**Your goal:**
Check every line of the material below for the string "meters", and return the ones that have it.

**Exercise inputs:**
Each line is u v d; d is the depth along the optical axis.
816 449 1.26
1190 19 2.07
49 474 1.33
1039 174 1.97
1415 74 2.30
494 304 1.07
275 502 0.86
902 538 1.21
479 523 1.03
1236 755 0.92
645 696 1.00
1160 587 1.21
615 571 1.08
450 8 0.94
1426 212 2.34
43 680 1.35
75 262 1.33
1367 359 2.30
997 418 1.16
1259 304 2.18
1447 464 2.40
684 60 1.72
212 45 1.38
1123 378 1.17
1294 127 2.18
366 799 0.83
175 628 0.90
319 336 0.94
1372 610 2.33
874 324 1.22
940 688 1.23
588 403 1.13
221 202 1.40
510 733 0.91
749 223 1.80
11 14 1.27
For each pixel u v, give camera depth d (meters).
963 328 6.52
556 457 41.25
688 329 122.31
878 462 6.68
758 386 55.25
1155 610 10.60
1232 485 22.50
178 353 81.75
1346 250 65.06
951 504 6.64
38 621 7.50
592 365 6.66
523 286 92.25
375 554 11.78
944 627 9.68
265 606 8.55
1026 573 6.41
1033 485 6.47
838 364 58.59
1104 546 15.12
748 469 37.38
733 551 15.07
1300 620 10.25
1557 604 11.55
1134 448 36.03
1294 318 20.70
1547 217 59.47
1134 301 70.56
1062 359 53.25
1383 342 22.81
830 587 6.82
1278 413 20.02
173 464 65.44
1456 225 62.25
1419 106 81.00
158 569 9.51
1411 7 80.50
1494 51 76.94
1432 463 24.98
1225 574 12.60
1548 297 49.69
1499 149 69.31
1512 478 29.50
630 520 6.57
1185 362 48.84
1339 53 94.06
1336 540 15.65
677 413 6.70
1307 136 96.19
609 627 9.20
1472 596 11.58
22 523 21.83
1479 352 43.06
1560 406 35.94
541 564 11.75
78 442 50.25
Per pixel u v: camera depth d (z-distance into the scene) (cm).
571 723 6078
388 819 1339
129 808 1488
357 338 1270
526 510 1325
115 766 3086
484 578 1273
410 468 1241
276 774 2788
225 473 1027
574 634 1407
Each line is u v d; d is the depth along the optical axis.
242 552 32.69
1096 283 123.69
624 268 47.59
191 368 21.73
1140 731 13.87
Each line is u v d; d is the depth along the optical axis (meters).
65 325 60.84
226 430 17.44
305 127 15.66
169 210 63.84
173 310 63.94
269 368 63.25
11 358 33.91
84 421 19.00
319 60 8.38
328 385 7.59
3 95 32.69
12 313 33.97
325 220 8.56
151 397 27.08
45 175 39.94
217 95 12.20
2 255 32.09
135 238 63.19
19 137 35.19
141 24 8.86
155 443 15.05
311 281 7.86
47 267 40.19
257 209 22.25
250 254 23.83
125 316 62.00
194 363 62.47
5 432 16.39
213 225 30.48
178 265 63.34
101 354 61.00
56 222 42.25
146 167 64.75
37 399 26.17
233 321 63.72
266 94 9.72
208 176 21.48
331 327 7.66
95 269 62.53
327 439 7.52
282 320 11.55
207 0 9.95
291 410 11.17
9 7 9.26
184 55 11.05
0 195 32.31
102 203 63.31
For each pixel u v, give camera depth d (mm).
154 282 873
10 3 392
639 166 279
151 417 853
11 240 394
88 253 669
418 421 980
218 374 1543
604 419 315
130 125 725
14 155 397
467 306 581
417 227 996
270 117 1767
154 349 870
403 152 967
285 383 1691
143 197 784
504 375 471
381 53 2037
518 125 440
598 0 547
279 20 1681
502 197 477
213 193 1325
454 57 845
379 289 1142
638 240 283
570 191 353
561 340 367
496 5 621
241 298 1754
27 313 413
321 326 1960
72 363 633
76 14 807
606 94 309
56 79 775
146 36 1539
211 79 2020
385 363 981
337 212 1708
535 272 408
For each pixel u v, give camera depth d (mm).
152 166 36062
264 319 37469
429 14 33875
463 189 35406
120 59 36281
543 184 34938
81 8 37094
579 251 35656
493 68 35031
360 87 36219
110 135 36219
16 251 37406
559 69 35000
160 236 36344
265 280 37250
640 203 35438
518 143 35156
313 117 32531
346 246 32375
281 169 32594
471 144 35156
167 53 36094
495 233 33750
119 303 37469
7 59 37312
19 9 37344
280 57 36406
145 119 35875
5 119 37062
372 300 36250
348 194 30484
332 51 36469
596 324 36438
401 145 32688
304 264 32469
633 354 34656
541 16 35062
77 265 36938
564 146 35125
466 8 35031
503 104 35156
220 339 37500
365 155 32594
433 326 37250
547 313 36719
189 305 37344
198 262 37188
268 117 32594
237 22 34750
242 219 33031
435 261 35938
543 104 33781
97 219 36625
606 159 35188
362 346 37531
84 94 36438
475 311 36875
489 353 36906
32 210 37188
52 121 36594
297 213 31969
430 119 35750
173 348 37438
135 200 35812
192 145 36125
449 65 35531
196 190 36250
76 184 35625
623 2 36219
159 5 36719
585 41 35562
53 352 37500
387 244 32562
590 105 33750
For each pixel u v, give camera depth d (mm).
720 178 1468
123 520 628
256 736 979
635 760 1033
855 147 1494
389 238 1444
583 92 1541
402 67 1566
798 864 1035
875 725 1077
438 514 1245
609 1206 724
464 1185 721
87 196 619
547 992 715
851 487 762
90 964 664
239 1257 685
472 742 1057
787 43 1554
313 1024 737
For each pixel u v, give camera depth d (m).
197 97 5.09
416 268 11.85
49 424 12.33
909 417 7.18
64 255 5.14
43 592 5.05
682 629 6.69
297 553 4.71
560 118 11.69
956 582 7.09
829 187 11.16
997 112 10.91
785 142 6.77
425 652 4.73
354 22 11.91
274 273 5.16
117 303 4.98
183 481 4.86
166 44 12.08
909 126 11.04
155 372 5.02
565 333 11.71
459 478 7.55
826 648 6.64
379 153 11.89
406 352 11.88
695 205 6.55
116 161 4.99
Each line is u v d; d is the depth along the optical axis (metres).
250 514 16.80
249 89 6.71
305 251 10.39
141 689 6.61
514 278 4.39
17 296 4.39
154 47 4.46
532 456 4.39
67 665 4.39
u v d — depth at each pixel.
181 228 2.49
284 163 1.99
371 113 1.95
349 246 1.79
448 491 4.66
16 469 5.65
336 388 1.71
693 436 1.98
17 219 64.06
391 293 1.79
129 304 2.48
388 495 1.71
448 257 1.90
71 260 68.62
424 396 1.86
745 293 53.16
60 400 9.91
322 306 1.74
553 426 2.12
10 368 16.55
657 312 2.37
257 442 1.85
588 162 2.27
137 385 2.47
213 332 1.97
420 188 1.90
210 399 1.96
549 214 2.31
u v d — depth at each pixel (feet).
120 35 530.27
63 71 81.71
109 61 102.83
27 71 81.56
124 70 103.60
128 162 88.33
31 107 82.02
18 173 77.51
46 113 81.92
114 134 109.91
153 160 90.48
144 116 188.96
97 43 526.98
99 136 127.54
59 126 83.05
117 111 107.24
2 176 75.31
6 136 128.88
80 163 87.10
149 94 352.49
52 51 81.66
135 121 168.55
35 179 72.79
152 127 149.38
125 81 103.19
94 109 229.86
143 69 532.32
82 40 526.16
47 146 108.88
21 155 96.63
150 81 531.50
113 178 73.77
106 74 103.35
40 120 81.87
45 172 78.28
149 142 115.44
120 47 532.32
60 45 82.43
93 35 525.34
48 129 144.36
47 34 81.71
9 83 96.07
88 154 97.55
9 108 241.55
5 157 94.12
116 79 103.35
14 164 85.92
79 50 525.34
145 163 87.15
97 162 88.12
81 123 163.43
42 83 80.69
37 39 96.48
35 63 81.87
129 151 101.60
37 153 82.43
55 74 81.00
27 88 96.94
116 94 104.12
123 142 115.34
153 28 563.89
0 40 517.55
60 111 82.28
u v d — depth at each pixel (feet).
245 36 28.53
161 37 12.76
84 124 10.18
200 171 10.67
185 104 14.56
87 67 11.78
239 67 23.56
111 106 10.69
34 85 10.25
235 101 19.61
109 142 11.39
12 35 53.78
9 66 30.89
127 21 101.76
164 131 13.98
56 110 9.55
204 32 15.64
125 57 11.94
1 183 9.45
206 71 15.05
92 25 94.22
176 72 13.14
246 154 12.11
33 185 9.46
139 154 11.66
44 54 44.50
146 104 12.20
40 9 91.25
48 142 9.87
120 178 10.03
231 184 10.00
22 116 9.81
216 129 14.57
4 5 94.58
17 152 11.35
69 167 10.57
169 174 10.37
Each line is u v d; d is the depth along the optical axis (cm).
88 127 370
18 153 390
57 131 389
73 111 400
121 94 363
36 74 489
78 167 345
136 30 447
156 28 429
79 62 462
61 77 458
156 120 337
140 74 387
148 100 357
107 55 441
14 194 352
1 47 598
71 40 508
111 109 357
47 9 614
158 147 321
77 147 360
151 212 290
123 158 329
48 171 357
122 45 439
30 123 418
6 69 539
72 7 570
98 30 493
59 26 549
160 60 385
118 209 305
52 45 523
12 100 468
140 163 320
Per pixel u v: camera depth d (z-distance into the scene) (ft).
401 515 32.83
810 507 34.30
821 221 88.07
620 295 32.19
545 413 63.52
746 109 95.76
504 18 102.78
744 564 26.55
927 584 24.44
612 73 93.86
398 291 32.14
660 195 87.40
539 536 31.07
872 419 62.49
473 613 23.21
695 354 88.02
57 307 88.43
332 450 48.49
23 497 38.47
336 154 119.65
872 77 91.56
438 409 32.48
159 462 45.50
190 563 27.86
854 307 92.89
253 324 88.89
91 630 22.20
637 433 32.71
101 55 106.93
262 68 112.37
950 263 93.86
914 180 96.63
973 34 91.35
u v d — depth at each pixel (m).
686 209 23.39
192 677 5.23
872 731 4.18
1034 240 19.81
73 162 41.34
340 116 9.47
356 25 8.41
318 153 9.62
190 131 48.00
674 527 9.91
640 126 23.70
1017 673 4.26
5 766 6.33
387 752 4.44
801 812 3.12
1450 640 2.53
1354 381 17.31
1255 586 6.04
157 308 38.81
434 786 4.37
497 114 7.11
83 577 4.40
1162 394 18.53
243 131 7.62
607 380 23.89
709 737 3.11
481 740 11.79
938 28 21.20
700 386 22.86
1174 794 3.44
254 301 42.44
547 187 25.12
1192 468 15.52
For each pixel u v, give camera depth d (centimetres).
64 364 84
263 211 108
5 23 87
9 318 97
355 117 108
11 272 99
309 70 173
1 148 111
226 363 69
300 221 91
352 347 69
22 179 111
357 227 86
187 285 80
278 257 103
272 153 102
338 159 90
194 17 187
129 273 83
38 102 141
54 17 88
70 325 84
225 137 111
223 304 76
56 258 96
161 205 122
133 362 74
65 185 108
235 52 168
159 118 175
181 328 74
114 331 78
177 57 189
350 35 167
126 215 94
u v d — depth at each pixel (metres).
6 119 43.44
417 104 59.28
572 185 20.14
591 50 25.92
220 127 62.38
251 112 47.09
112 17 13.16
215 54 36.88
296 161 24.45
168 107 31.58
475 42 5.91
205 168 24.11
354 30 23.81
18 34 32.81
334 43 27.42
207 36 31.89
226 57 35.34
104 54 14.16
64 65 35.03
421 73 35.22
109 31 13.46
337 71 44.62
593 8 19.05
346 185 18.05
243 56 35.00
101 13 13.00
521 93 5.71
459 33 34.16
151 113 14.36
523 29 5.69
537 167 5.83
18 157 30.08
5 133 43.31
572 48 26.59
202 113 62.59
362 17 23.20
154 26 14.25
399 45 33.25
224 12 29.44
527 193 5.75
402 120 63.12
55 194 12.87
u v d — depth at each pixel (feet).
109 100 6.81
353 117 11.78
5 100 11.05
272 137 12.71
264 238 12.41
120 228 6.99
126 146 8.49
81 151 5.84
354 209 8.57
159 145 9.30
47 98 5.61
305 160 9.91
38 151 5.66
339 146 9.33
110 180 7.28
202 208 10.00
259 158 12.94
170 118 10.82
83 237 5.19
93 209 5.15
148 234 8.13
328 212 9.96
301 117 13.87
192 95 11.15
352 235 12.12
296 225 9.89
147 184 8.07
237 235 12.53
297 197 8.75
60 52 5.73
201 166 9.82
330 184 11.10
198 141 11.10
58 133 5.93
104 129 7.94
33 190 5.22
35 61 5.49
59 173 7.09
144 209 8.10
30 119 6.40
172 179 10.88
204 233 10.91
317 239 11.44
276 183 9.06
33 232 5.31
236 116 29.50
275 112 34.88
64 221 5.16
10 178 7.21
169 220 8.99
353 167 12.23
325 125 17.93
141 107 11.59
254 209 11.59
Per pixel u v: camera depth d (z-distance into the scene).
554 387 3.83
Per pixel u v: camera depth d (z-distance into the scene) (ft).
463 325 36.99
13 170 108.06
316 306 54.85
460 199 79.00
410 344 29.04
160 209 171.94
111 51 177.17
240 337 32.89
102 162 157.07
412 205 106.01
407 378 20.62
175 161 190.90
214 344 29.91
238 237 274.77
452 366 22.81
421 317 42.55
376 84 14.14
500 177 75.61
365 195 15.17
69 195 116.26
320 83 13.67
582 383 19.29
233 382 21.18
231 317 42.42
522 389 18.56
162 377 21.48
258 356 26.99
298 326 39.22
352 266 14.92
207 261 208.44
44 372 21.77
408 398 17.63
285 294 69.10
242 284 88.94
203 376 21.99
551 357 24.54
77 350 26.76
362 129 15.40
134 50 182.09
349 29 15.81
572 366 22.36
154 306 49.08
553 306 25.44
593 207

**Solution for this exercise:**
For each pixel u v, give camera depth d (meters).
Each line is u v d; d is the depth along the optical axis (meters).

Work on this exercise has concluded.